As others recommend, Wireguard is lightweight and easy to configure. Works on Android and Windows. On Android you may need to reconnect from time to time if you leave it always open. You can also do split tunnel, so not all the traffic goes to your home (instead of using 0.0.0.0/0 on your phone, just use the subnet of the VPN and of your home LAN and that’s it, EZ PZ).

Just make sure that both your Windows machine and your VPN (or just Windows if you set Wireguard on it) has a statically mapped IP address configured in your DHCP server (usually your router). Then you can use Microsoft’s RDP client in Android to connect to RDP from your phone.

The Dynamic DNS part is probably the most important step, so that no matter what IP your home address gets, you can still connect to your VPN.

This.

Changing port numbers does very little because your machine is going to be regularly port-scanned by various people/bots on the internet anyway.

I would recommend not exposing ANY services to the internet except for VPN, and even then, if you know which IPs you are going to be connecting from, whitelist the VPN for those ports.

At least do geo-IP blocking if you can, I mean there’s no reason for IPs from china or Russia to VPN into my home network for example.

Exposing RDP directly to the internet on whatever port is just asking for disaster, as even if your password is good, there’s been a recent history of RDP exploits to essentially bypass authentication anyway.

Good idea. this doesn’t seem to be a feature built into wireguard, recommendations?

For full transparency as far as I’ve gone with this in the past is a DDNS server and all traffic routed through a commercial VPN, so much more than that and I’m not very knowledgeable.

Do you mean the AllowedIPs field?
This is not for the IPs allowed to connect, but for the IPs the device is allowed to be forwarded to after it connected.
So if you only need a connection to you Workstation at home, you could fill in your Workstation IP in there so the connected VPN client is only allowed to this IP.
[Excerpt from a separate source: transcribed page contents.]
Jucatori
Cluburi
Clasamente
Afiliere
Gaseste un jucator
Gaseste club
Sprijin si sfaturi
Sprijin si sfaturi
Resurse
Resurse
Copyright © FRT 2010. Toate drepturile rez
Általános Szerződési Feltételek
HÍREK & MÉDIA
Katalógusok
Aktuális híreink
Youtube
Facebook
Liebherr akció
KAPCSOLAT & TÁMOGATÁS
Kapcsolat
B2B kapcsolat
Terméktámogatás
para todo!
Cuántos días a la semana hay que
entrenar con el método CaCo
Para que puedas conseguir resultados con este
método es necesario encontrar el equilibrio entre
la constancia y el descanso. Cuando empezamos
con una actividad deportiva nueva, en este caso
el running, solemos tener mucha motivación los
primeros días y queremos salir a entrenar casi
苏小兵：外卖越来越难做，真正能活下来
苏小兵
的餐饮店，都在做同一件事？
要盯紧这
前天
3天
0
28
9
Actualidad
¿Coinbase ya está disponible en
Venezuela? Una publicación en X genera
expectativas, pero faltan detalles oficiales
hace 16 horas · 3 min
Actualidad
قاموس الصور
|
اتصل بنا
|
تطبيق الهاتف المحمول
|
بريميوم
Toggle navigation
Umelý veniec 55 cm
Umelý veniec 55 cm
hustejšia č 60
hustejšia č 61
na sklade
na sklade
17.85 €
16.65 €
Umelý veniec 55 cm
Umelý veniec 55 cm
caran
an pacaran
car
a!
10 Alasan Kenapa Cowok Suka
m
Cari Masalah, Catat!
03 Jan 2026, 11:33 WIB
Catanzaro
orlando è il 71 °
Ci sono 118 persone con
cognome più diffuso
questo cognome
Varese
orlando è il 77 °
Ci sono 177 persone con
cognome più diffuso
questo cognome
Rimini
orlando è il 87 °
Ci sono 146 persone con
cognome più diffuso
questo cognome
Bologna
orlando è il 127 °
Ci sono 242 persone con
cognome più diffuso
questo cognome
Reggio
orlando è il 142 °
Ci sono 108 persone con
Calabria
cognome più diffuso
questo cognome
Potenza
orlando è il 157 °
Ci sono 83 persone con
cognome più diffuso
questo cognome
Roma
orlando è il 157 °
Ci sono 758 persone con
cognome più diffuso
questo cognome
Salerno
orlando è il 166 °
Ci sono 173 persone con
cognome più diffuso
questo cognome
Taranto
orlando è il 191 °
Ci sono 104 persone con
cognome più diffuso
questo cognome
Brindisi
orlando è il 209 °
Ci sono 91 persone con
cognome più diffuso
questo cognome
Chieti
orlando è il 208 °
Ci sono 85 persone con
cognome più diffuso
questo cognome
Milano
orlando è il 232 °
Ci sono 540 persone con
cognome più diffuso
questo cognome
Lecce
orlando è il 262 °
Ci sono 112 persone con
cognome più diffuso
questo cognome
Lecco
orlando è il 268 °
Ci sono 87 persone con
For full transparency as far as I’ve gone with this in the past is a DDNS server and all traffic routed through a commercial VPN, so much more than that and I’m not very knowledgeable.
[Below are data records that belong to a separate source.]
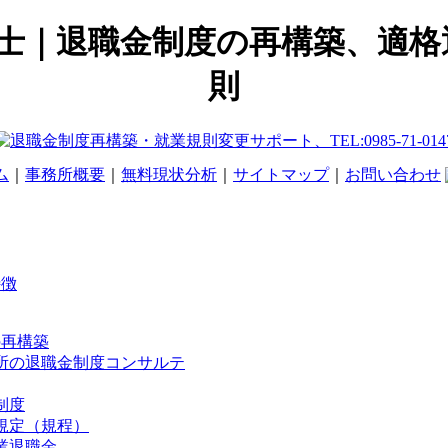
士｜退職金制度の再構築、適格退
則
ム
｜
事務所概要
｜
無料現状分析
｜
サイトマップ
｜
お問い合わせ
特徴
の再構築
所の退職金制度コンサルテ
制度
規定（規程）
業退職金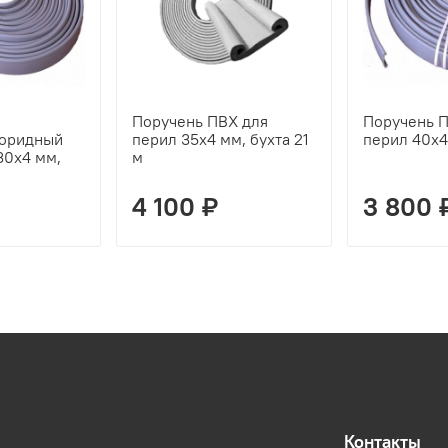
Поручень ПВХ для
Поручень П
оридный
перил 35х4 мм, бухта 21
перил 40х4
30х4 мм,
м
4 100 ₽
3 800 
Контакты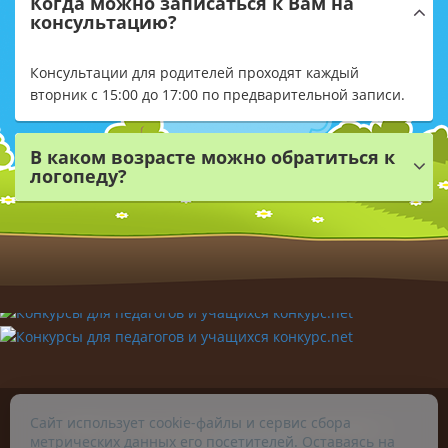
Когда можно записаться к Вам на
консультацию?
Консультации для родителей проходят каждый
вторник с 15:00 до 17:00 по предварительной записи.
В каком возрасте можно обратиться к
логопеду?
Сайт использует cookie-файлы и сервис сбора
© 2026. Учитель-логопед Чугунова Ирина Сергеевна. г.
метрических данных его посетителей. Оставаясь на
Челябинск.
Карта сайта
.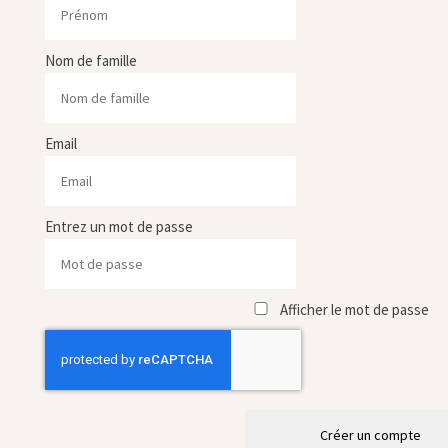
Nom de famille
Email
Entrez un mot de passe
Afficher le mot de passe
Créer un compte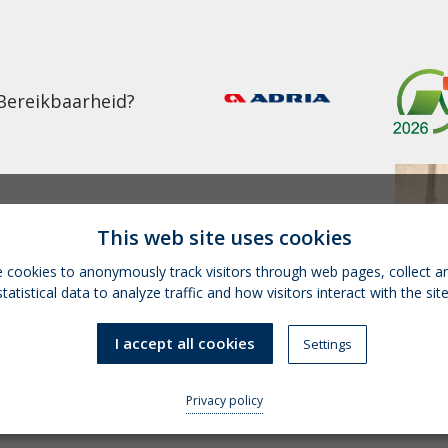
Bereikbaarheid?
This web site uses cookies
 cookies to anonymously track visitors through web pages, collect a
statistical data to analyze traffic and how visitors interact with the site
I accept all cookies
Settings
Privacy policy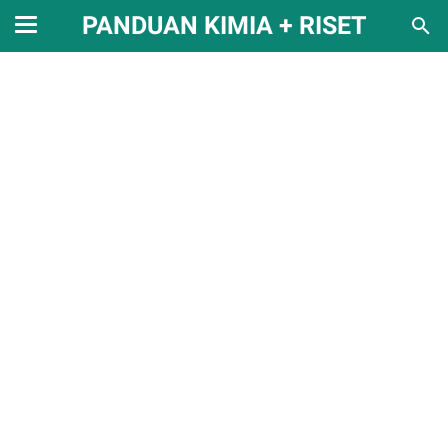
PANDUAN KIMIA + RISET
Things I would have a look at (already mentioned by the others)

  1. Home Router

    • Port Forwarding supported?
      This is feature on most home routers that allow you to forward a defined port to a device in your network. Per default your router at home should block all new incoming connections from the internet. If we want to setup a VPN we need to be able to forward traffic received on our router to be forwarded to our VPN server.
      I guess If you have a MC Server setup you did something like this already?

    • DDNS possible?
      I guess if you set this up already it should be clear.

    • Static IPs for your Workstation & VPN Server/Gateway
      We need to be able to set static IPs if we want to use port forwarding.

  2. Firewall (optional)

    • If you want advanced features like geo-blocking you may have to think about a dedicated firewall. (To my knowledge the Windows host firewall is not able to do this)

    • In my case I do not “port forward” directly to my Wireguard server. Instead I have another host (firewall) in between (just for VPN traffic) where I can do additional filtering.
      So it is forwarded like this: INTERNET --> Home Router --> firewall --> Wireguard Server (this is rather advanced)

  3. Wireguard/OpenVPN/etc. Setup

    • There should be a lot of resources online on how to setup Wireguard.